[Task brief] Set down without change every line from the line that contains "10: (305, 157)" through the end of the listing, and only those lines. No pictures.

Segment Start: Data for review

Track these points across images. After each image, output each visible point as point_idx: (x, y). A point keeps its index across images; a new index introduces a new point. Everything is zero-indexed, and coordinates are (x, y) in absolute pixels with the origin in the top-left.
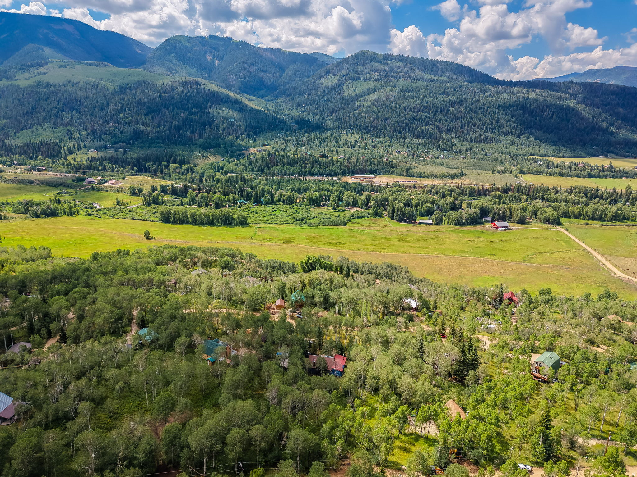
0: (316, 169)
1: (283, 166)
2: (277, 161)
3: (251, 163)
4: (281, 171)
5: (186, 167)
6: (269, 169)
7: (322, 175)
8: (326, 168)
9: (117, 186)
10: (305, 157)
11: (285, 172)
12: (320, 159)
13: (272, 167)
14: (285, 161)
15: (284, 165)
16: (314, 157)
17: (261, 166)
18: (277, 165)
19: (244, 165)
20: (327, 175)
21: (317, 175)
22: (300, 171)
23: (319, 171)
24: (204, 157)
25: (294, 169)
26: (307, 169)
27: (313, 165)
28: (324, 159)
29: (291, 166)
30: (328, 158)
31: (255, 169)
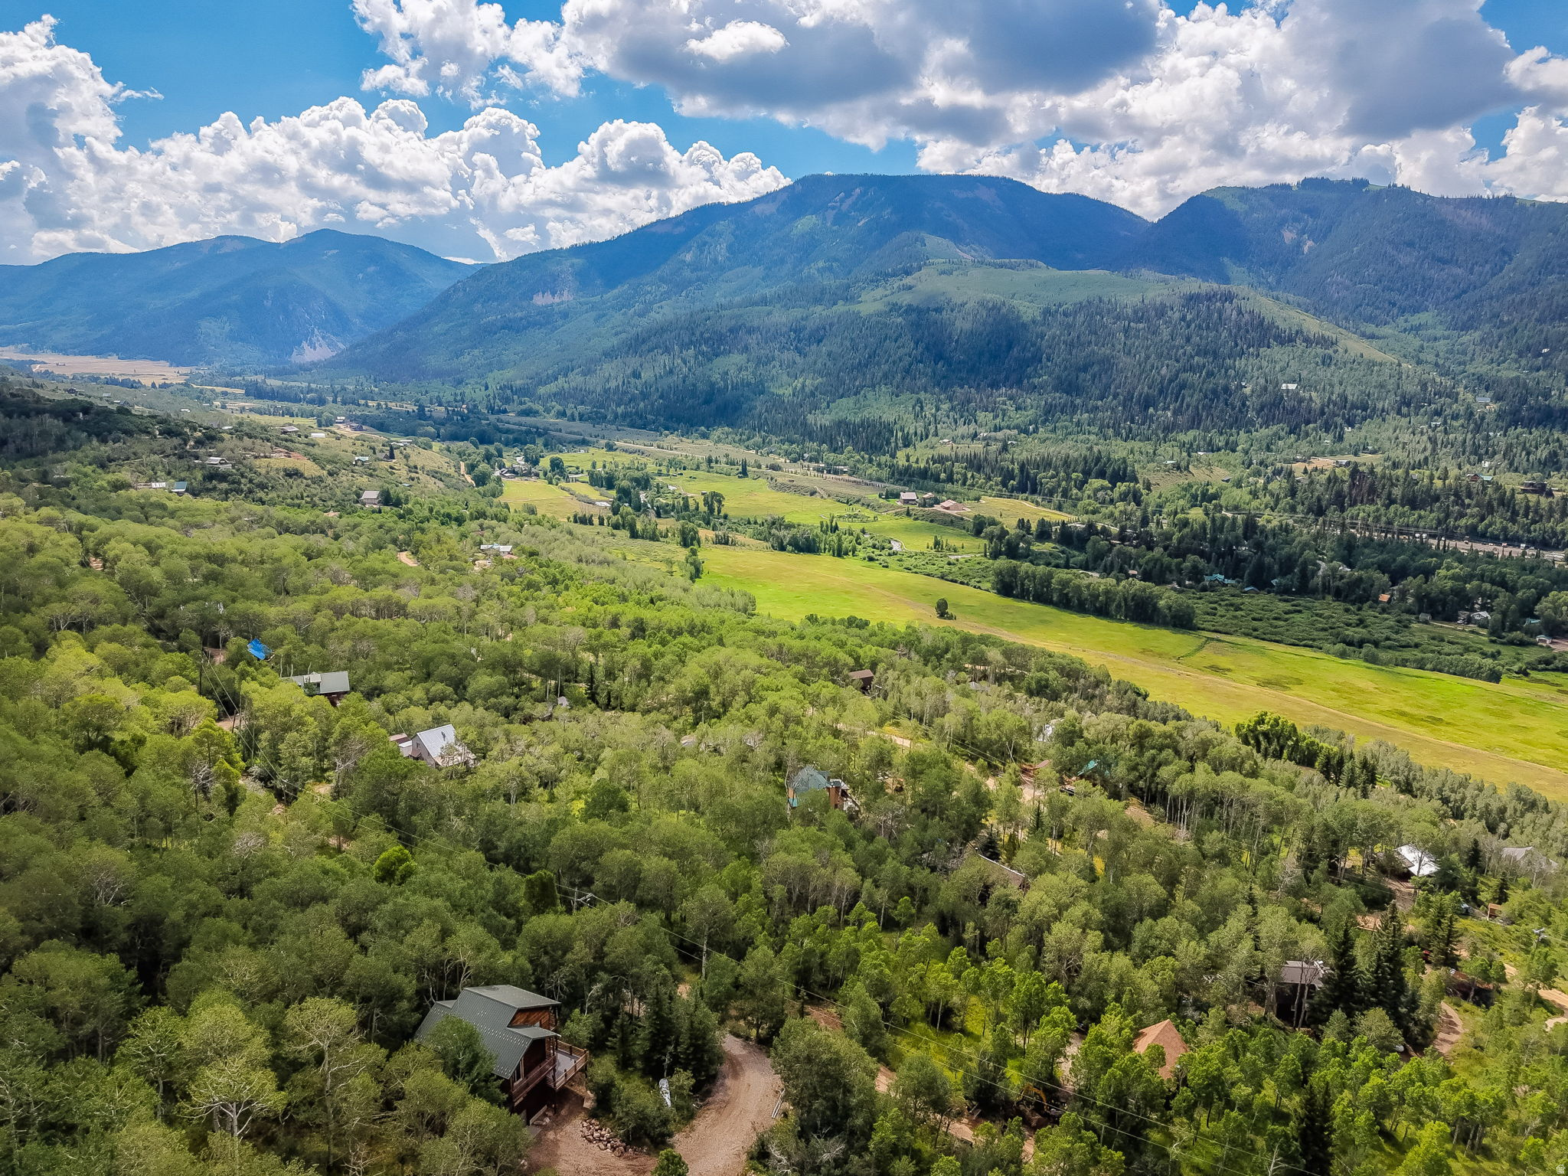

Segment End: Data for review

[Your response]
10: (305, 157)
11: (285, 172)
12: (320, 159)
13: (272, 167)
14: (285, 161)
15: (284, 165)
16: (314, 157)
17: (261, 166)
18: (277, 165)
19: (244, 165)
20: (327, 175)
21: (317, 175)
22: (300, 171)
23: (319, 171)
24: (204, 157)
25: (294, 169)
26: (307, 169)
27: (313, 165)
28: (324, 159)
29: (291, 166)
30: (328, 158)
31: (255, 169)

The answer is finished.